What might help For Freedoms’ cause be more clear this time around is its transition from a Super PAC (an independent political action committee that can raise unlimited funds) to a nonprofit. For Freedoms has never aligned itself with a political party, but Super Pacs typically do. In an interview with The Art Newspaper, Gottesman stated that “the veneer of politics” associated with the Super Pac “was too much for some institutions to bring us in, even though they were interested from an art perspective.”
On each Kickstarter campaign channel, a final statement reads, “One of the most interesting practical challenges is making sure that our billboards are understood by large media companies as works of art, and not part of any partisan political campaigning.”
The 50 State Initiative presents an interesting interplay between the local and the national. It may be the largest creative collaboration in U.S. history, but there is nothing necessarily cohesive about it. Just as the billboards will vary across the nation, so to will the conversations generated by them. There is no guarantee for inter-state interaction, nor is there a guarantee that the billboards will go up at all. With 52 separate campaigns, members of each state are afforded the responsibility to fund their own billboard, but they can also keep track of and help other states. The question, however, is whether or not states will feel compelled to engage in this cooperative practice.

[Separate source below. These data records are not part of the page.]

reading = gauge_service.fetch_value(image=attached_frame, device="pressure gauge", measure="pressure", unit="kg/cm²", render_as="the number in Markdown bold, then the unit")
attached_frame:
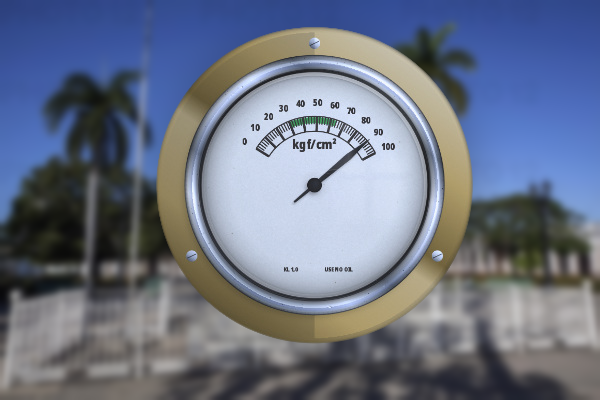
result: **90** kg/cm²
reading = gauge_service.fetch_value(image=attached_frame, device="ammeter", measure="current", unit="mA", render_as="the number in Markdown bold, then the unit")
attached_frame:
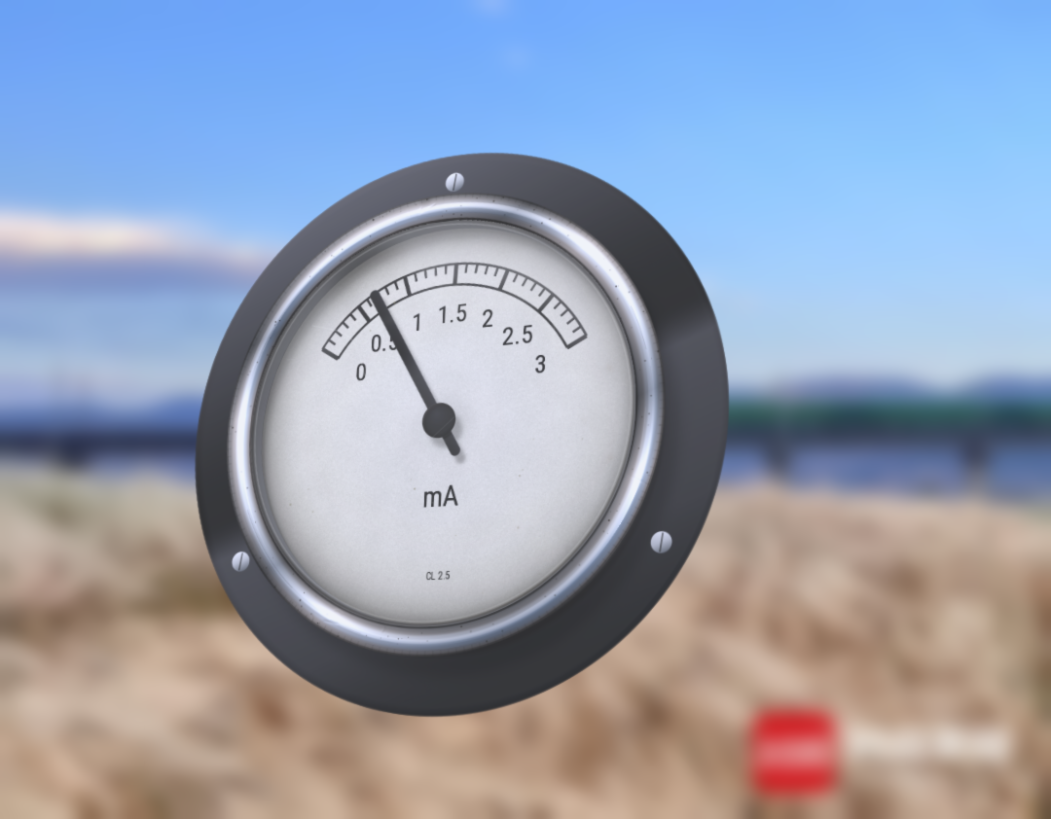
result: **0.7** mA
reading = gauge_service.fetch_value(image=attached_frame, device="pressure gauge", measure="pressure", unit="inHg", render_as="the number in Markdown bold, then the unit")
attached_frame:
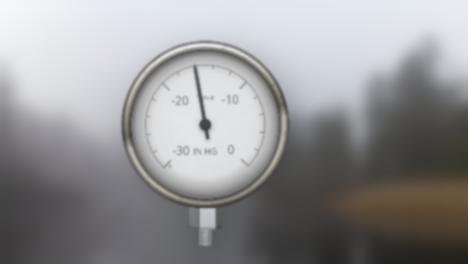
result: **-16** inHg
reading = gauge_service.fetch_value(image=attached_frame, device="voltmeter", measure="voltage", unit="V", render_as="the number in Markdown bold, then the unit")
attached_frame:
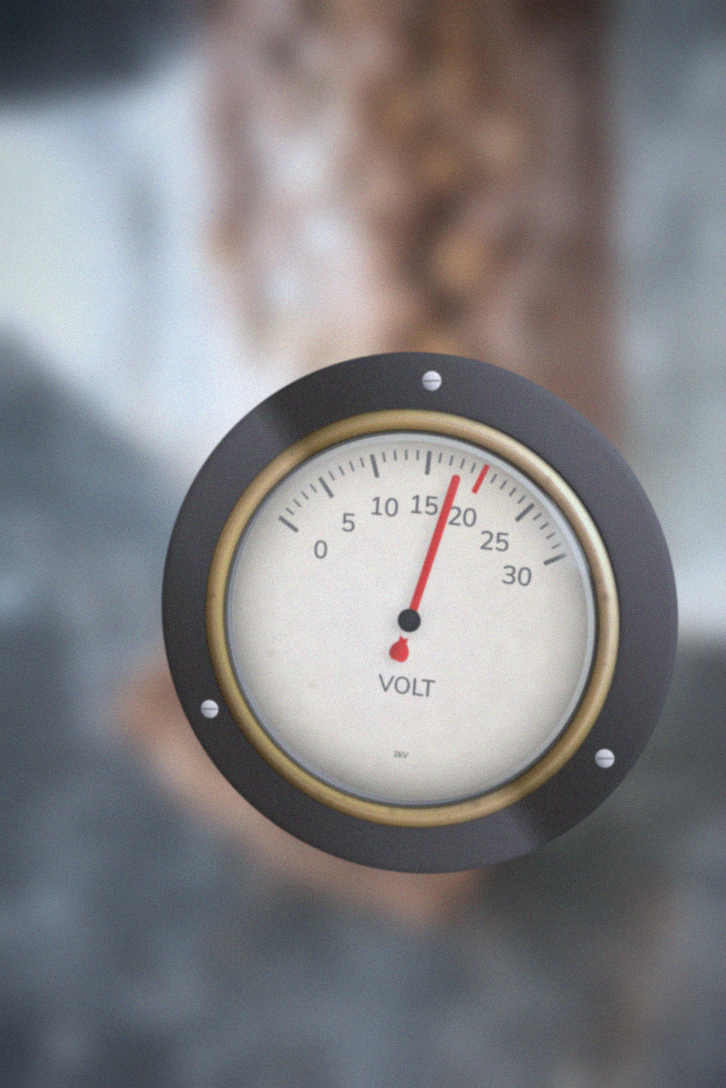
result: **18** V
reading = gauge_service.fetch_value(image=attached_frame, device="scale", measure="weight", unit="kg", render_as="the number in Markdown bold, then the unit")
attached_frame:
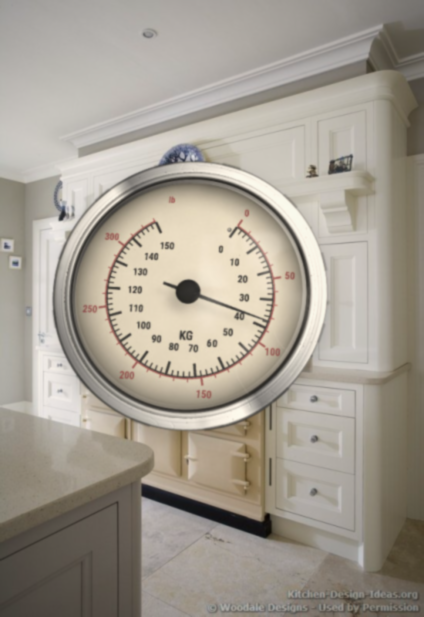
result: **38** kg
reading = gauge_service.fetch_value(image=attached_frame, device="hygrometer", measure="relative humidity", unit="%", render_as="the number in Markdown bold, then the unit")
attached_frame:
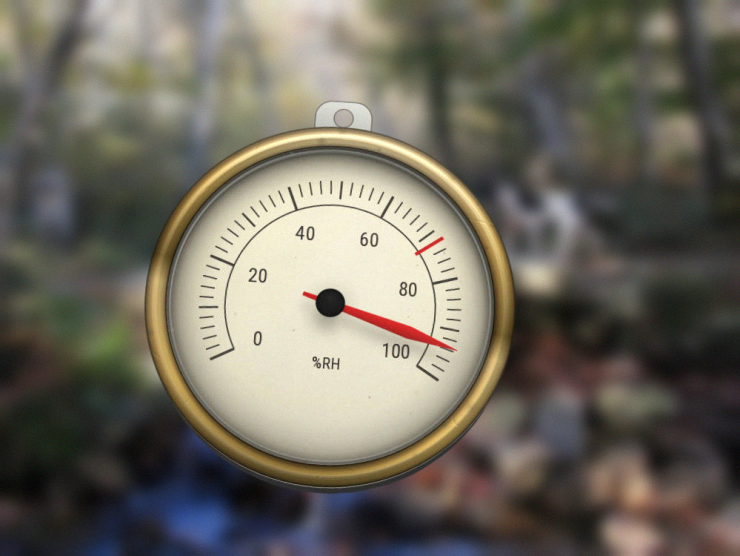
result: **94** %
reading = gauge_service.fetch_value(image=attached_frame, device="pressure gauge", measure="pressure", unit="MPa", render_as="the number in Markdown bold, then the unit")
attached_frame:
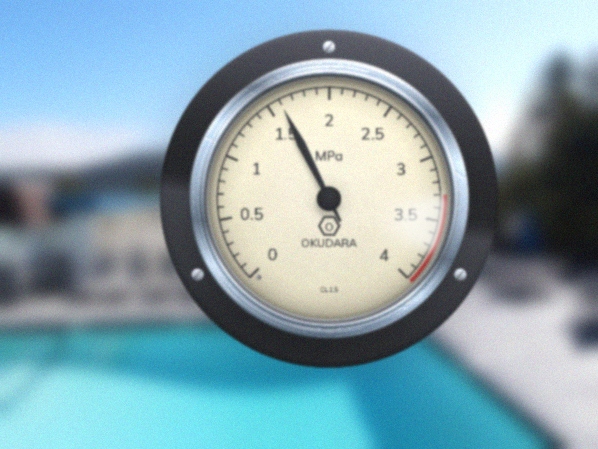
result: **1.6** MPa
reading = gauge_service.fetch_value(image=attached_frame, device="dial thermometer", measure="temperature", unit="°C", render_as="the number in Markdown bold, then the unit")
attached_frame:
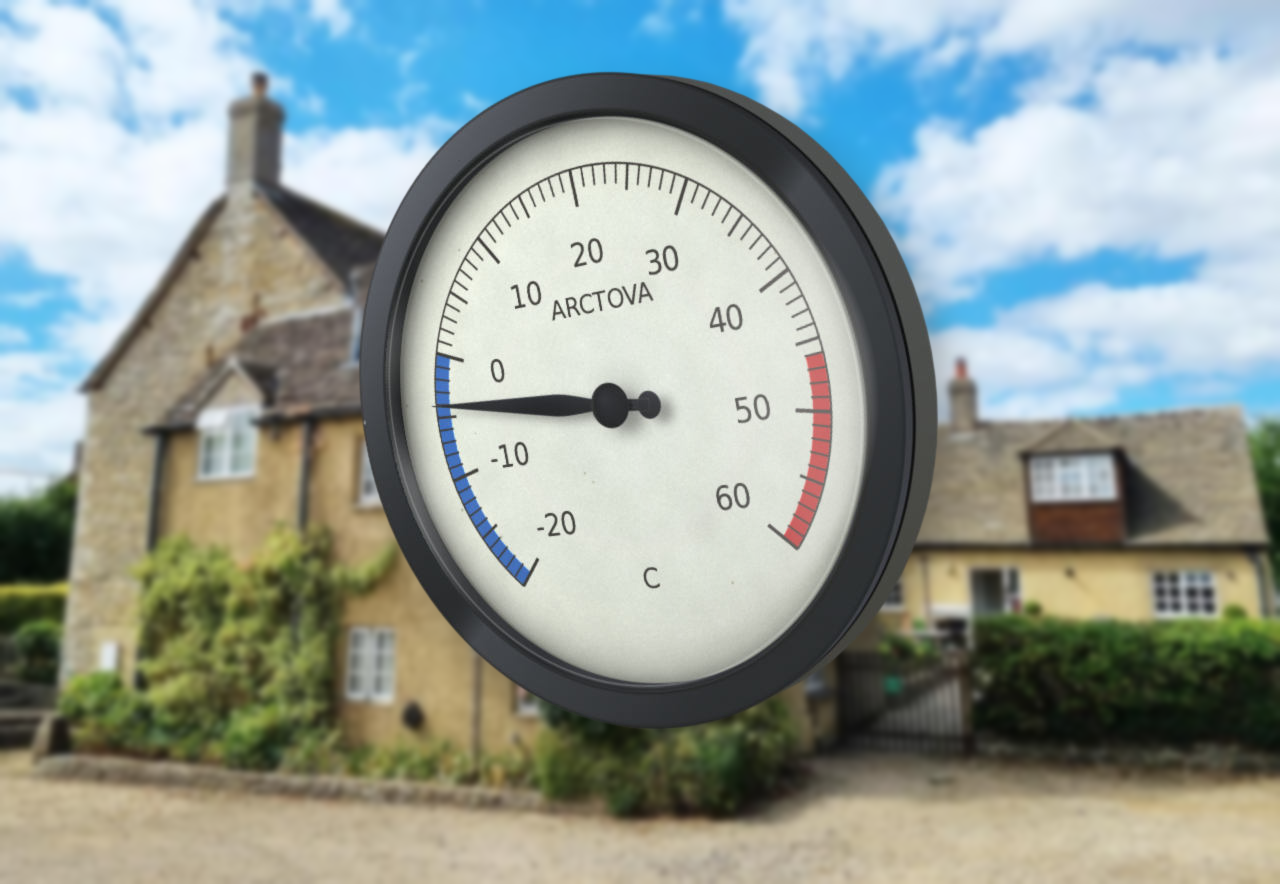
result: **-4** °C
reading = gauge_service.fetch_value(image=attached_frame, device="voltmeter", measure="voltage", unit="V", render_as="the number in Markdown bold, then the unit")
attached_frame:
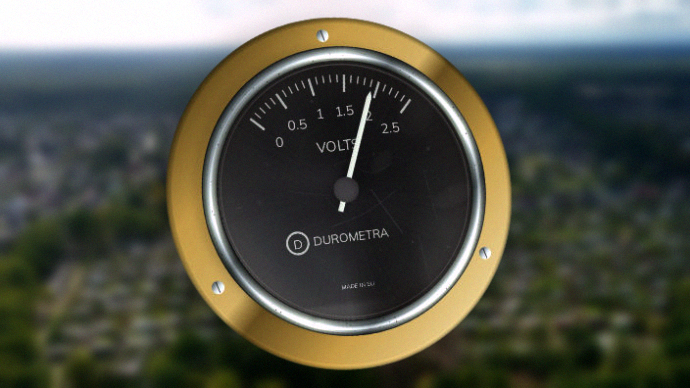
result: **1.9** V
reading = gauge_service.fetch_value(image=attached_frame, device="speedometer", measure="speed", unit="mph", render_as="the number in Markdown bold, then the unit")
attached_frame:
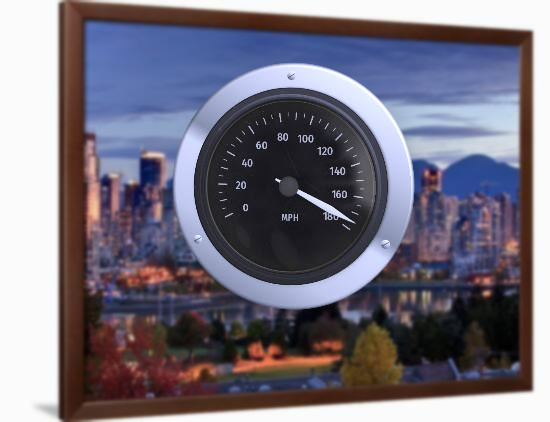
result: **175** mph
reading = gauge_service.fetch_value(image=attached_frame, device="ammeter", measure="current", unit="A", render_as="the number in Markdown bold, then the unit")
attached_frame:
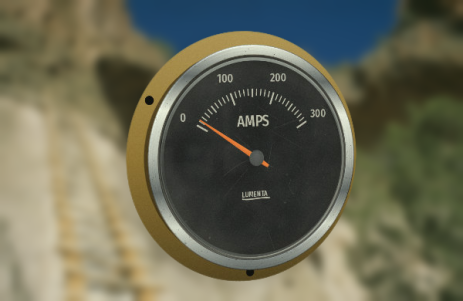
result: **10** A
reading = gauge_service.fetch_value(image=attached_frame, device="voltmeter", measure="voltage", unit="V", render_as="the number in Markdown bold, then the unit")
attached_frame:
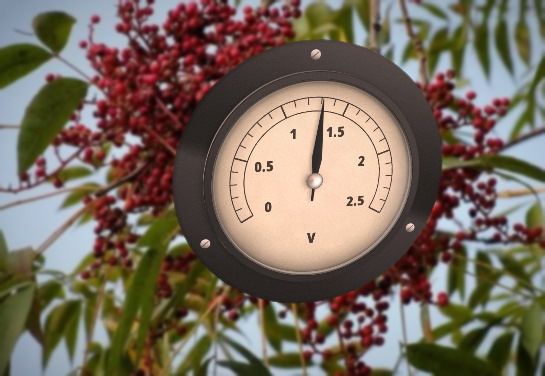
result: **1.3** V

But for Thomas and Gottesman, it’s less about cohesion and more about nuance. “The idea is that we are trying to create a decentralized but connected series of conversations that are more nuanced and more relevant to people,” Gottesman said, in an interview with Miami New Times. And this nuance is at the very heart of the artworks themselves. What the Make America Great Again billboard expressed was a kind of ambiguity that lent itself to endless possibilities.